A reproducible pipeline for analyzing placenta transcriptome data to investigate sex differences and neurodevelopmental outcomes (cognition, language, and motor skills). This repository accompanies the study (available soon).
Project structure
.
├── preprocessing
│ ├── 1_run_qc.sh # FASTQ quality control using FastQC & MultiQC
│ ├── 2_run_kallisto.sh # Transcript quantification with Kallisto
│ └── README.md # Preprocessing instructions and dependencies
├── 1_Sex.R # Sex-differential expression analysis & visualization
├── 2_0_Cog.R # Global cognition outcome analysis
├── 2_1_Cog_15fet_tissue.R # Cognition-specific analysis in fetal samples
├── 2_2_Cog_15mat_tissue.R # Cognition-specific analysis in maternal samples
├── 3_0_Lang.R # Global language outcome analysis
├── 3_1_Lang_15fet_tissue.R # Language-specific analysis in fetal samples
├── 3_2_Lang_15mat_tissue.R # Language-specific analysis in maternal samples
├── 4_0_Motor.R # Global motor outcome analysis
├── 4_1_Motor_15fet_tissue.R # Motor-specific analysis in fetal samples
├── 4_2_Motor_15mat_tissue.R # Motor-specific analysis in maternal samples
├── 5_Intersection.R # Intersection of DEGs across analyses
├── 6_Cog_Heatmaps.R # Heatmaps for cognitive outcome DEGs
├── 7_Cog_WGCNA.R # Weighted gene co-expression network analysis (WGCNA) for cognition
└── README.md # This filePrerequisites
- Unix-like environment (Linux or macOS)
- R (>= 4.0) with the following packages:
- data.table, dplyr, tximport, ensembldb, EnsDb.Hsapiens.v86, edgeR, limma, sva
- cowplot, ggplot2, plotly, ComplexHeatmap, circlize, RColorBrewer, patchwork
- GSEABase, GSVA, gprofiler2, clusterProfiler, msigdbr, enrichplot
- Kallisto (>= 0.46.0)
- FastQC & MultiQC (for QC)
- (Optional) Basespace CLI for downloading FASTQ from Illumina BaseSpace
Note: GSEA, GSVA, gprofiler2, msigdbr should have a network available to proceed with the multiple queries.
Usage
-
Preprocessing:
cd preprocessing ./1_run_qc.sh # Generate raw QC reports ./2_run_kallisto.sh # Build index and run pseudoalignment
-
Differential expression & downstream analysis:
-
Edit the working directory (
setwd(...)) at the top of each.Rscript or launch R in the project root. -
Run the R scripts in numerical order:
Rscript 1_Sex.R Rscript 2_0_Cog.R # ... through 7_Cog_WGCNA.R -
Outputs (plots, tables) will be saved under
results_paper/.
-
Analysis overview
- 1_Sex.R: Sex-based differential expression analysis, PCA, volcano plots, heatmaps, and enrichment (GSEA, GO).

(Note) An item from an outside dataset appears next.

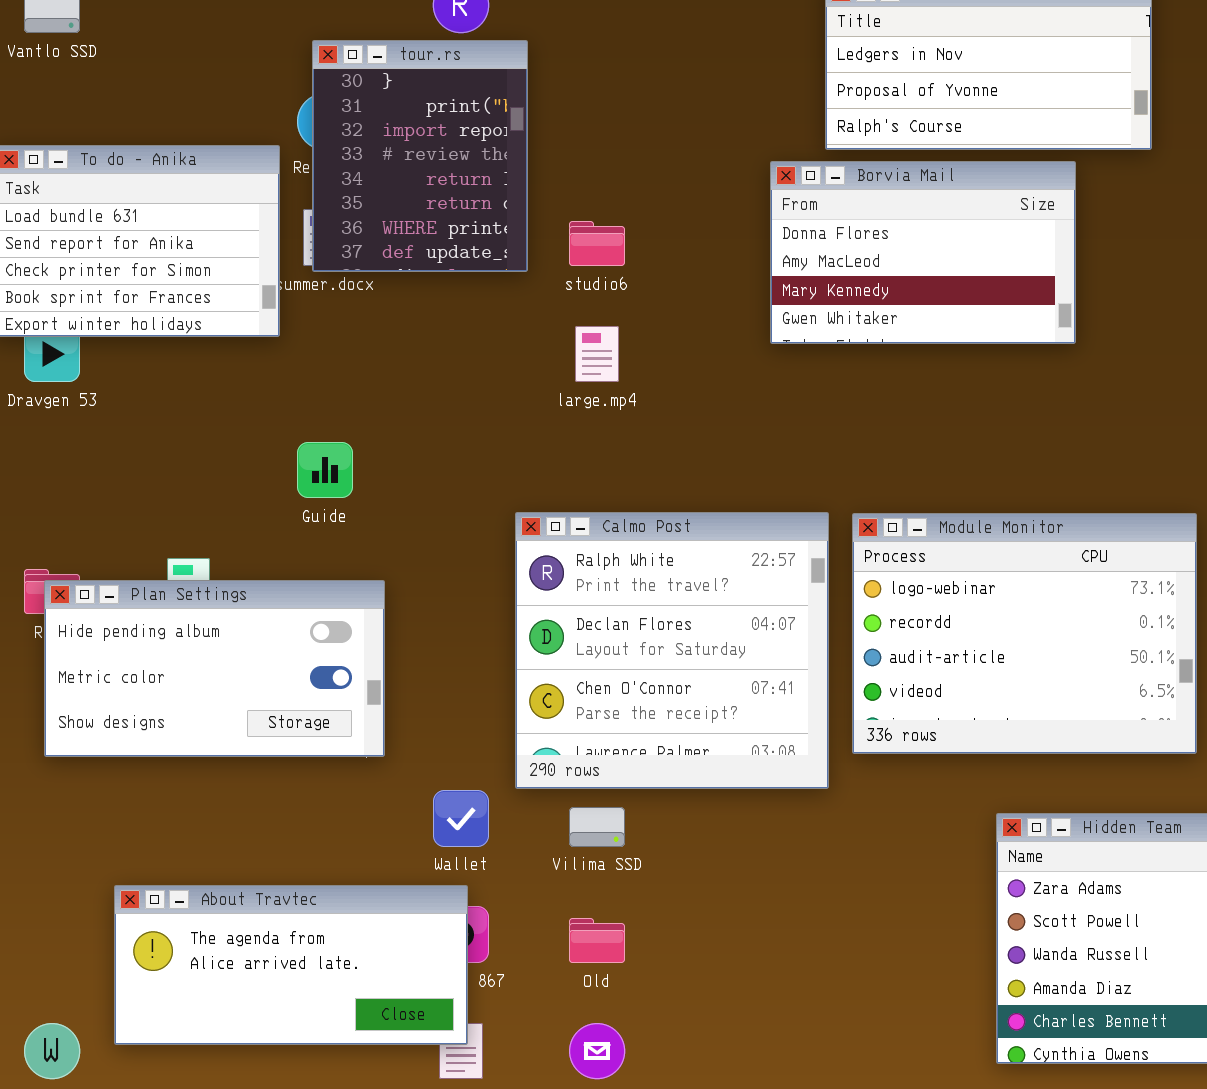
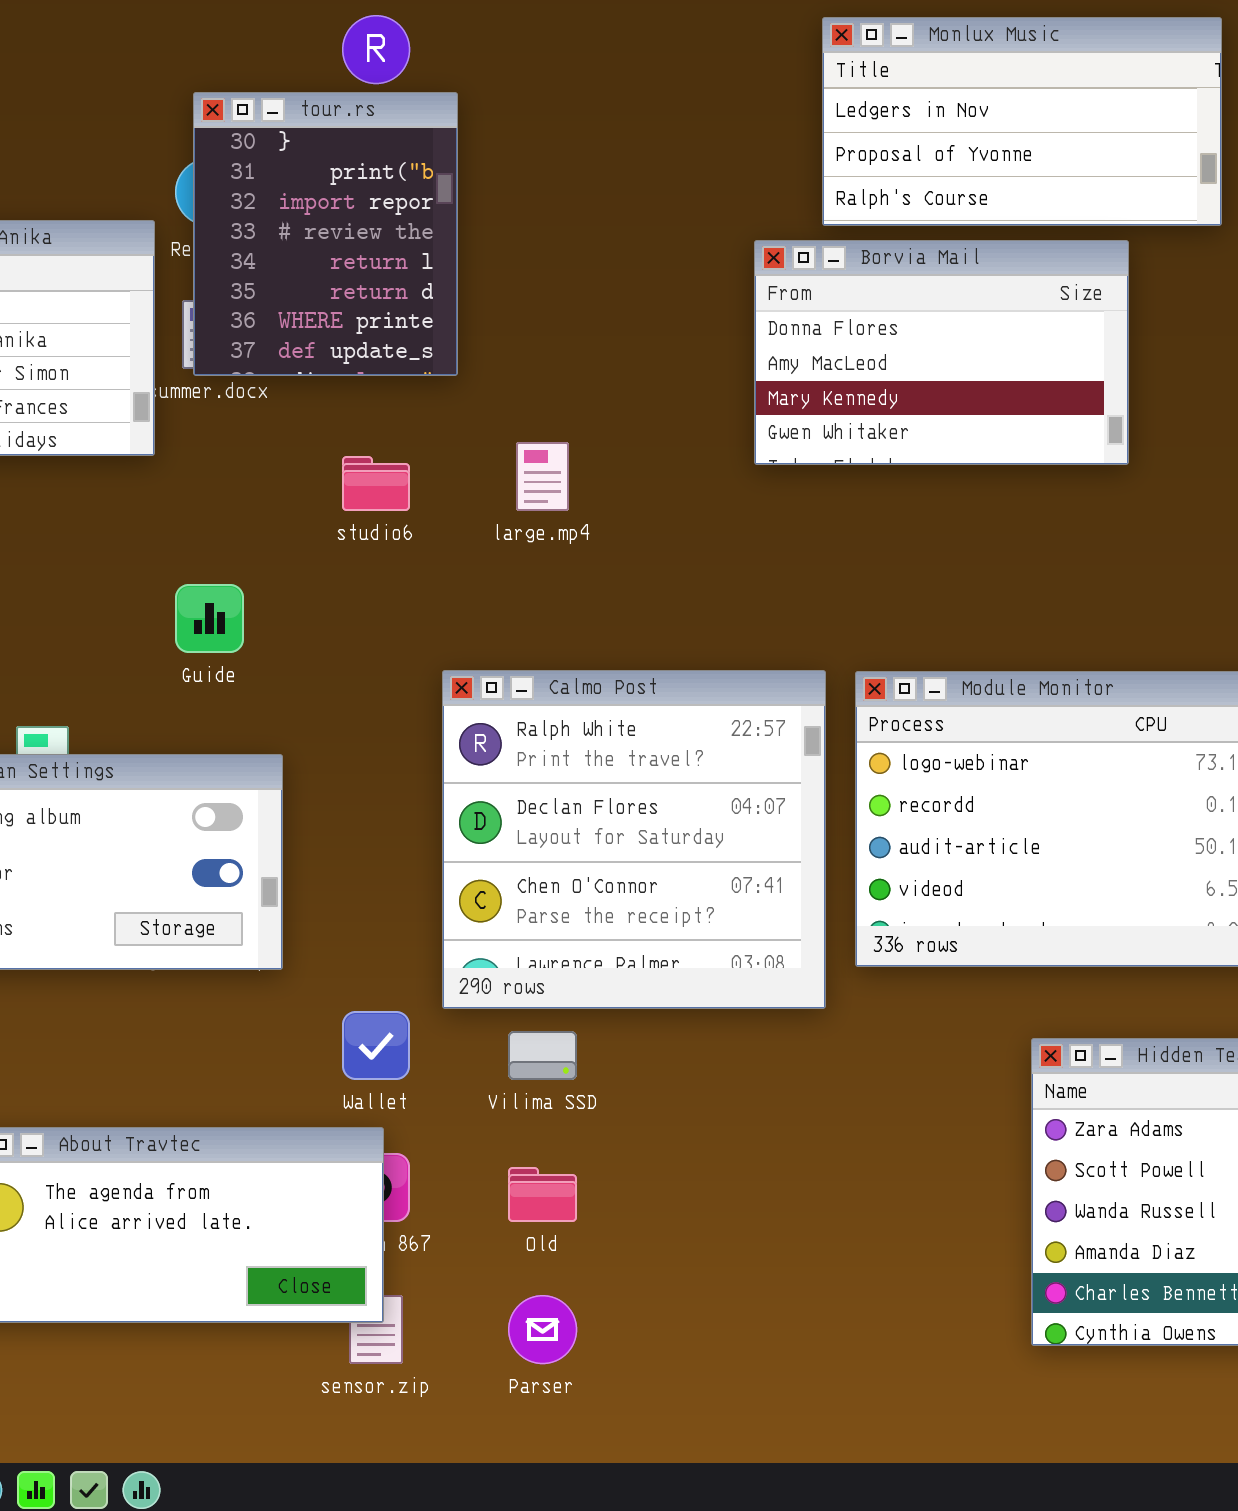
studio6: [569,221,625,266] -> [342,456,410,511], moved

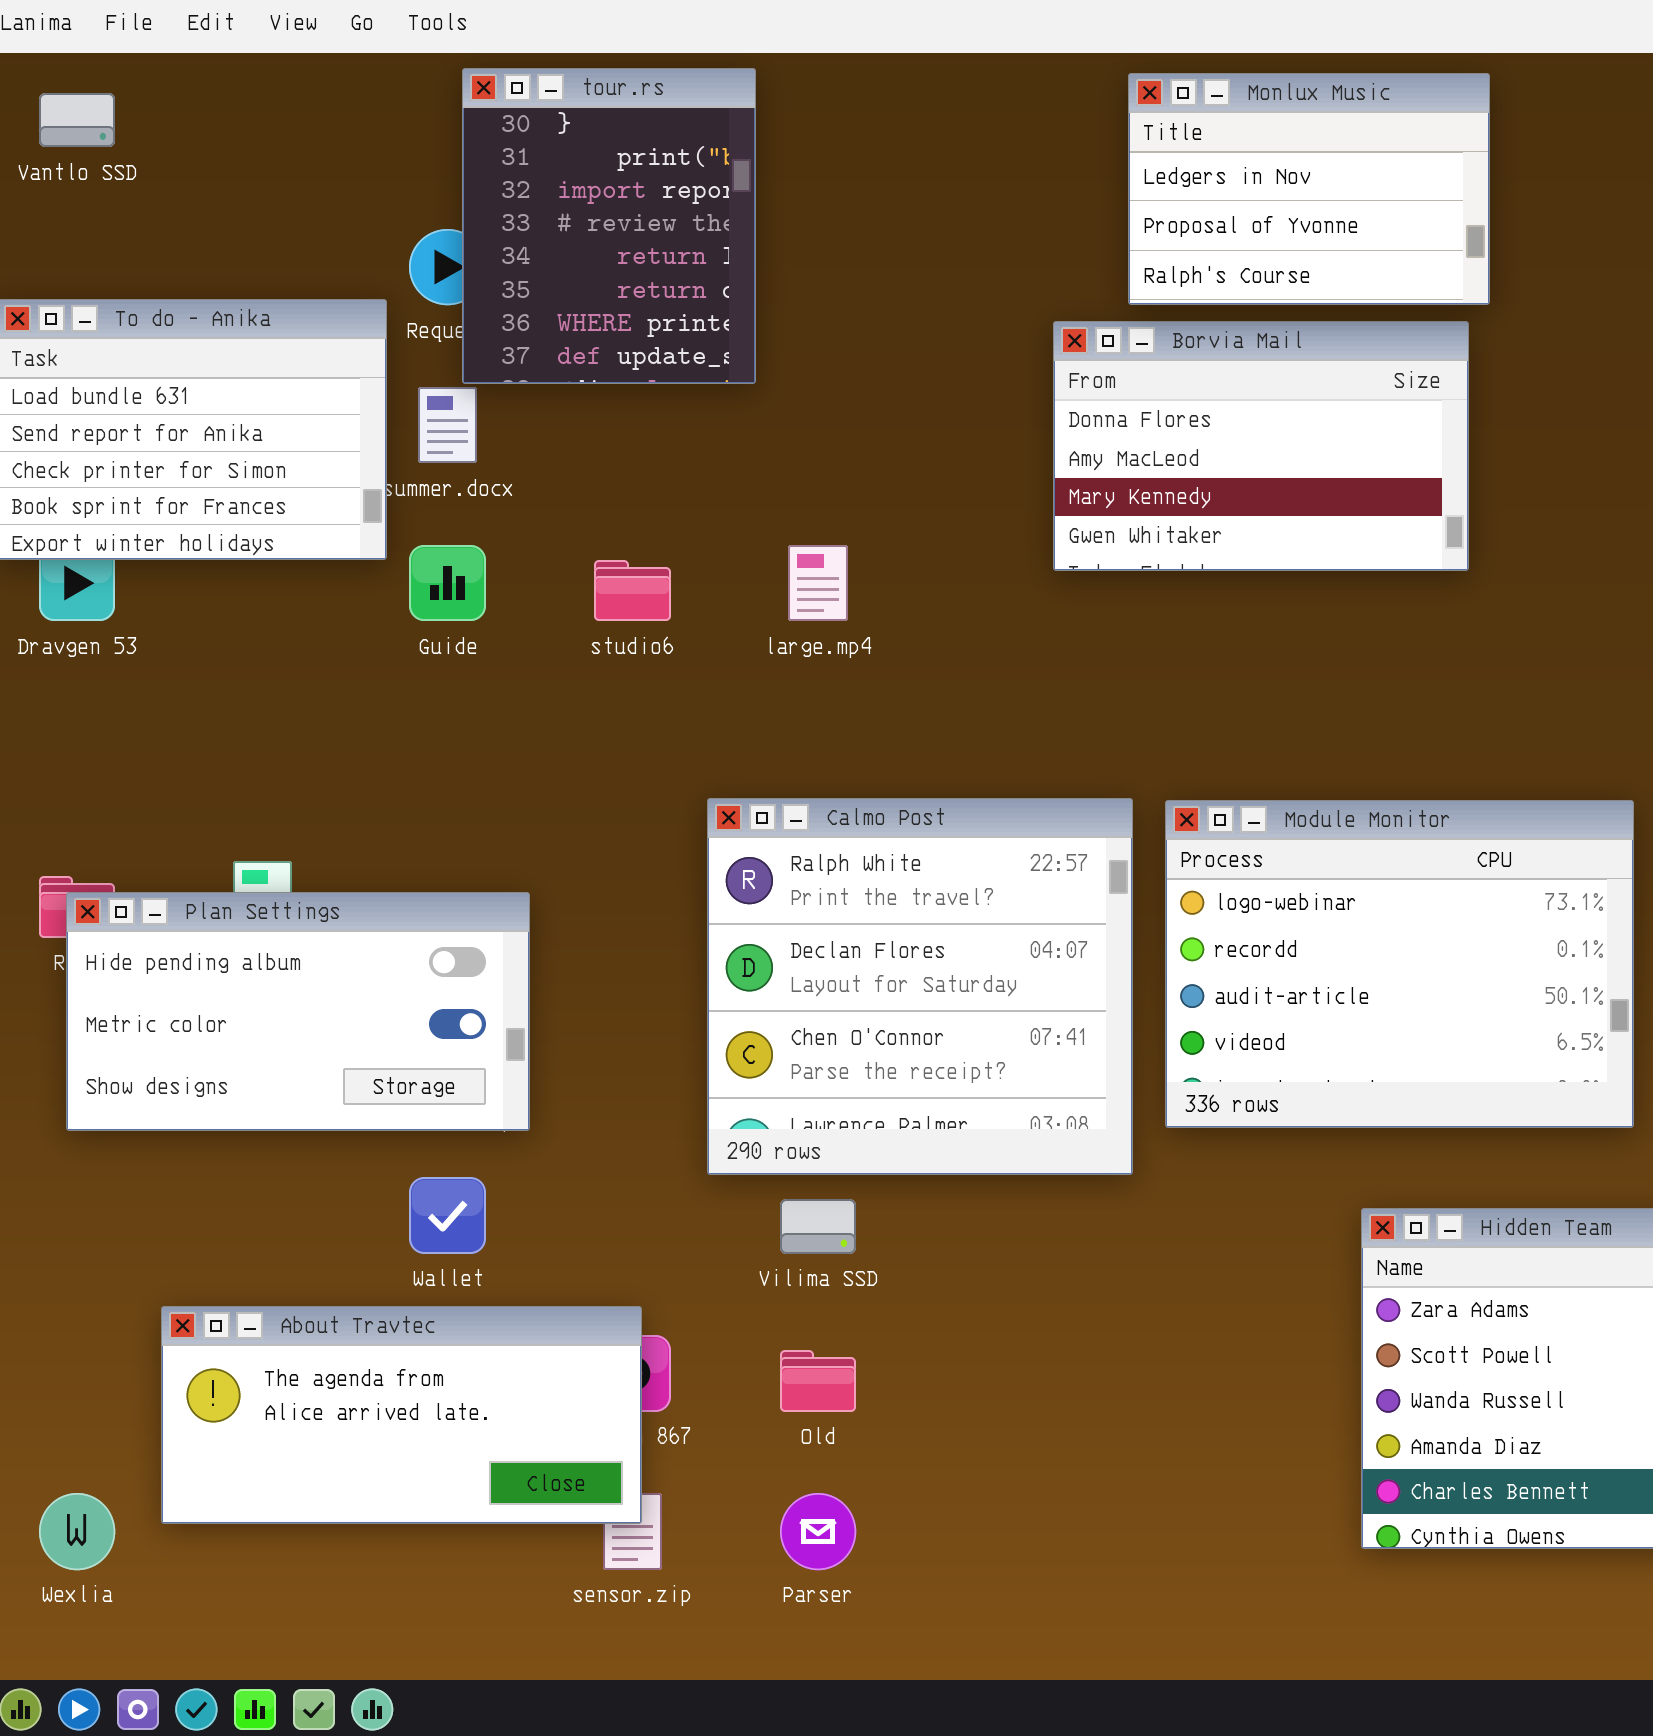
Monlux Music: [822,17,1222,226] -> [1128,73,1490,305], resized
tour.rs: [193,92,458,376] -> [462,68,756,384], moved
Guide: [175,584,244,653] -> [409,545,486,621], moved
Wallet: [342,1011,410,1080] -> [409,1177,486,1254], moved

- 2_*.R*, 3_*.R*, 4_*.R*: Parallel pipelines for cognition, language, and motor outcomes, each in global, fetal, and maternal contexts.
- 5_Intersection.R: Identifies overlapping DEGs across outcome categories.
- 6_Cog_Heatmaps.R: Generates detailed heatmaps for cognition-related DEGs.
- 7_Cog_WGCNA.R: Constructs co-expression modules, correlates modules with cognitive metrics, and performs network visualization.